Task requirements:
Copy out each line of the entries where the word "wrist" is present.

--- Input for this task Enclosed Below ---

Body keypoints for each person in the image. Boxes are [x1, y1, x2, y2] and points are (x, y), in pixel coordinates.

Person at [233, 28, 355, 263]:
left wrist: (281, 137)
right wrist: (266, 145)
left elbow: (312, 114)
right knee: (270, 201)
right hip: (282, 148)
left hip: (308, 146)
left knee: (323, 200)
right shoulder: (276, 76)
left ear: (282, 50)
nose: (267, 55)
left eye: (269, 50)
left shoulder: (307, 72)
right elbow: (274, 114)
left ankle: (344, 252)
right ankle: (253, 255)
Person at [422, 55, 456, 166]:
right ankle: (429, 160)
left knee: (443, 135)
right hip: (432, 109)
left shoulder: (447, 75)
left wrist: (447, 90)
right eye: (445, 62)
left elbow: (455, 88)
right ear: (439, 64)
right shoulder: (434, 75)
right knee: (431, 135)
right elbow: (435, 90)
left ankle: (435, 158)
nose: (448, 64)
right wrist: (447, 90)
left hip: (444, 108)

--- End of Enclosed Input for this task ---
--- Input for this task Enclosed Below ---

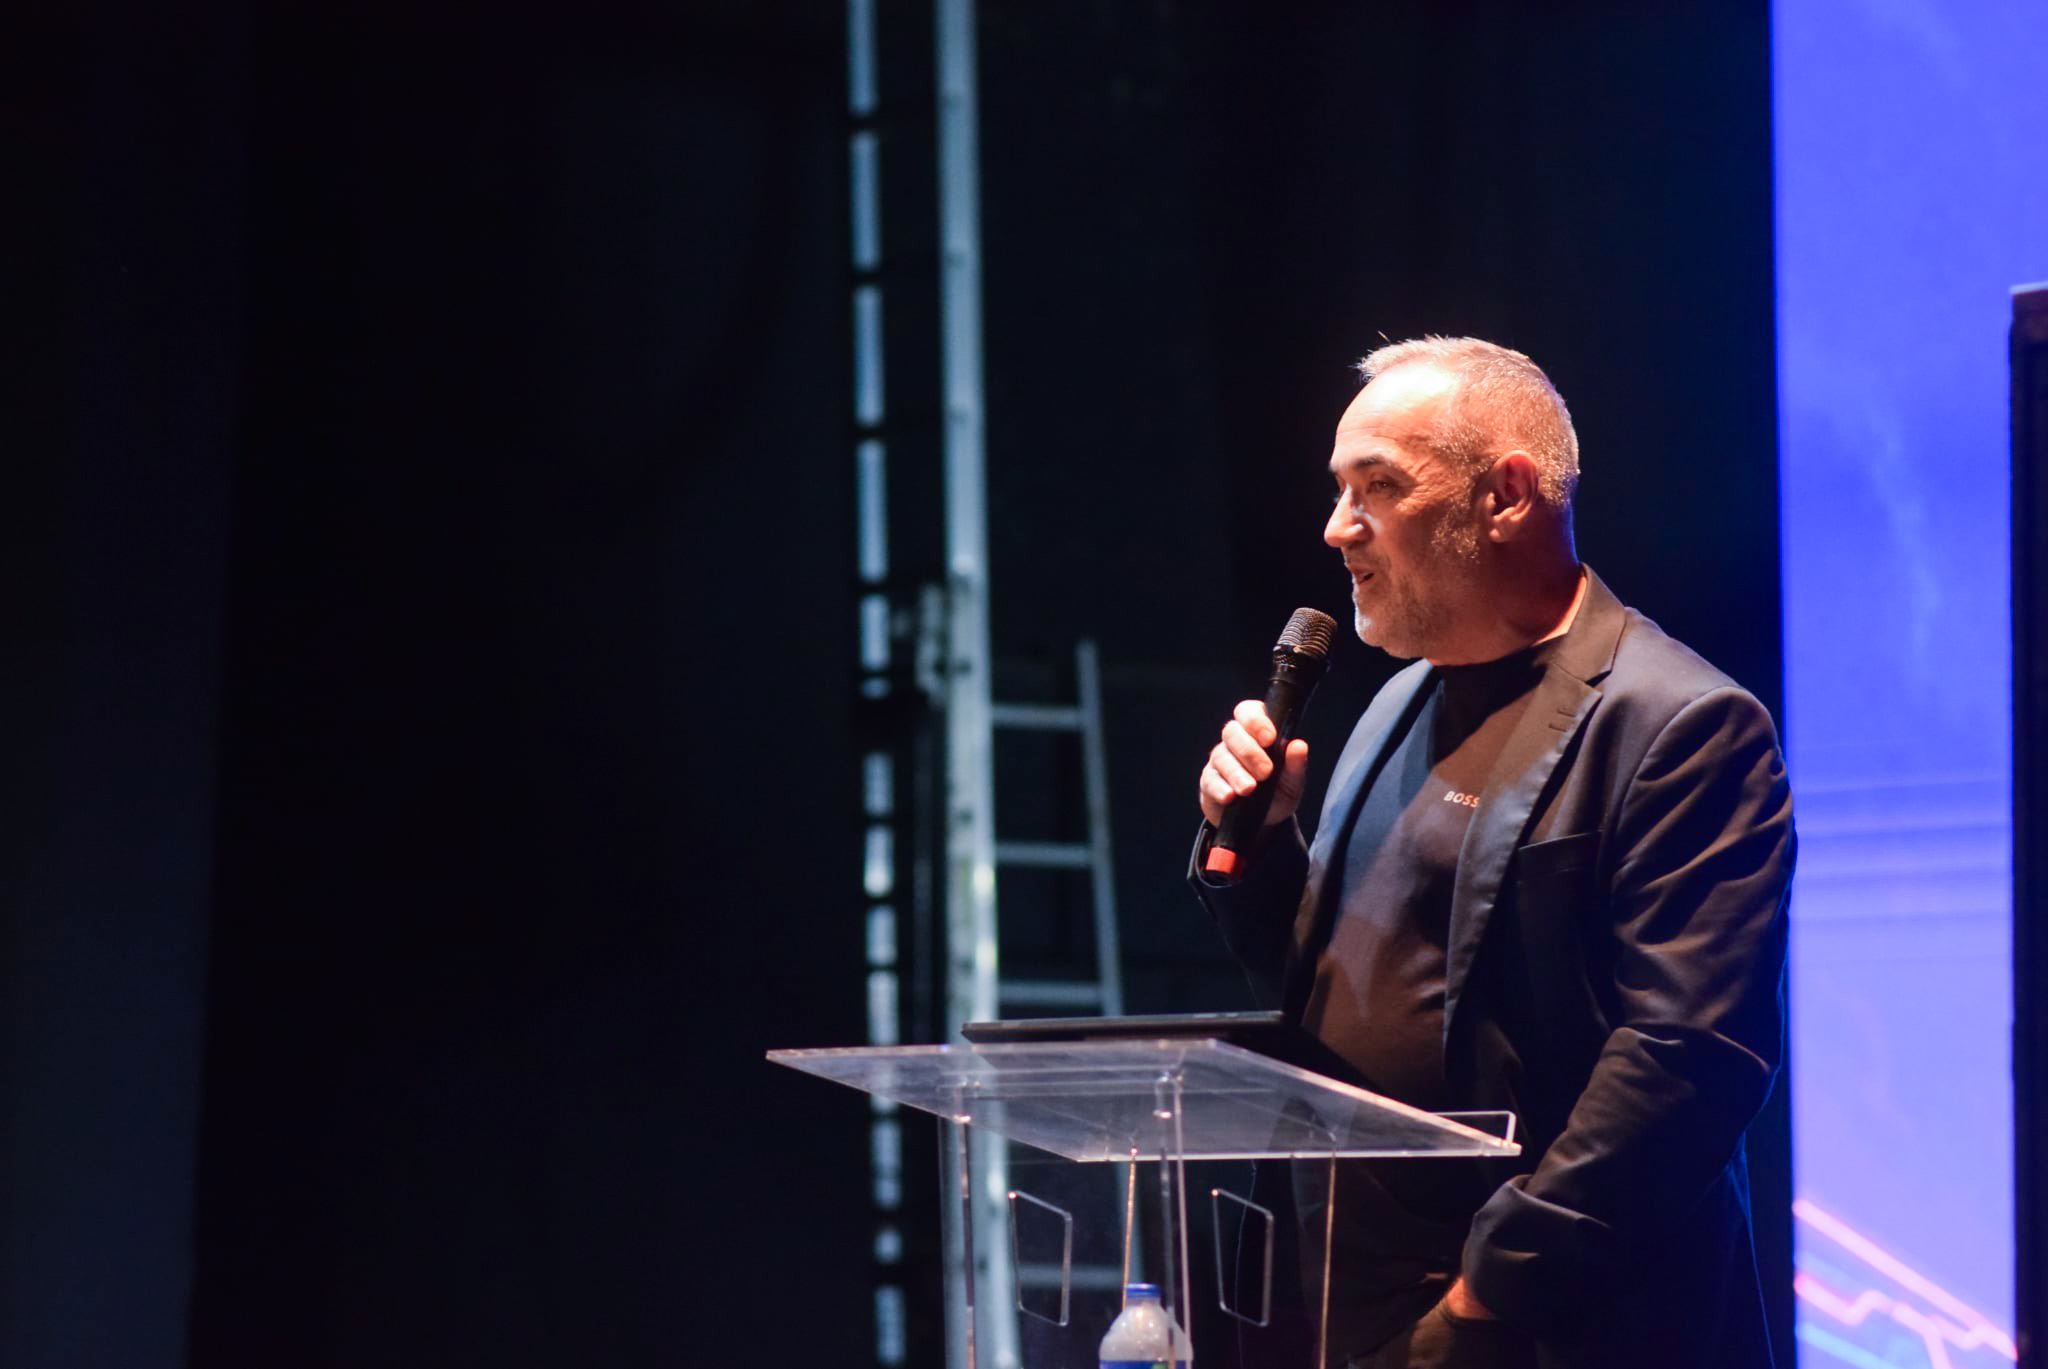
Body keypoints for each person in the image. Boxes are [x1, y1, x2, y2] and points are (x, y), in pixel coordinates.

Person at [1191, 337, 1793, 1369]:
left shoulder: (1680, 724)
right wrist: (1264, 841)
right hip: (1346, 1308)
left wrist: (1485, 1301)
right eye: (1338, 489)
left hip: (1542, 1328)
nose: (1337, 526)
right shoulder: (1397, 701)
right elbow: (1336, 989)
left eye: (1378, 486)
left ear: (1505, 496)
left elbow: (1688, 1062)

--- End of Enclosed Input for this task ---

Response area:
left wrist: (281, 137)
right wrist: (266, 145)
left wrist: (447, 90)
right wrist: (447, 90)
right wrist: (1264, 841)
left wrist: (1485, 1301)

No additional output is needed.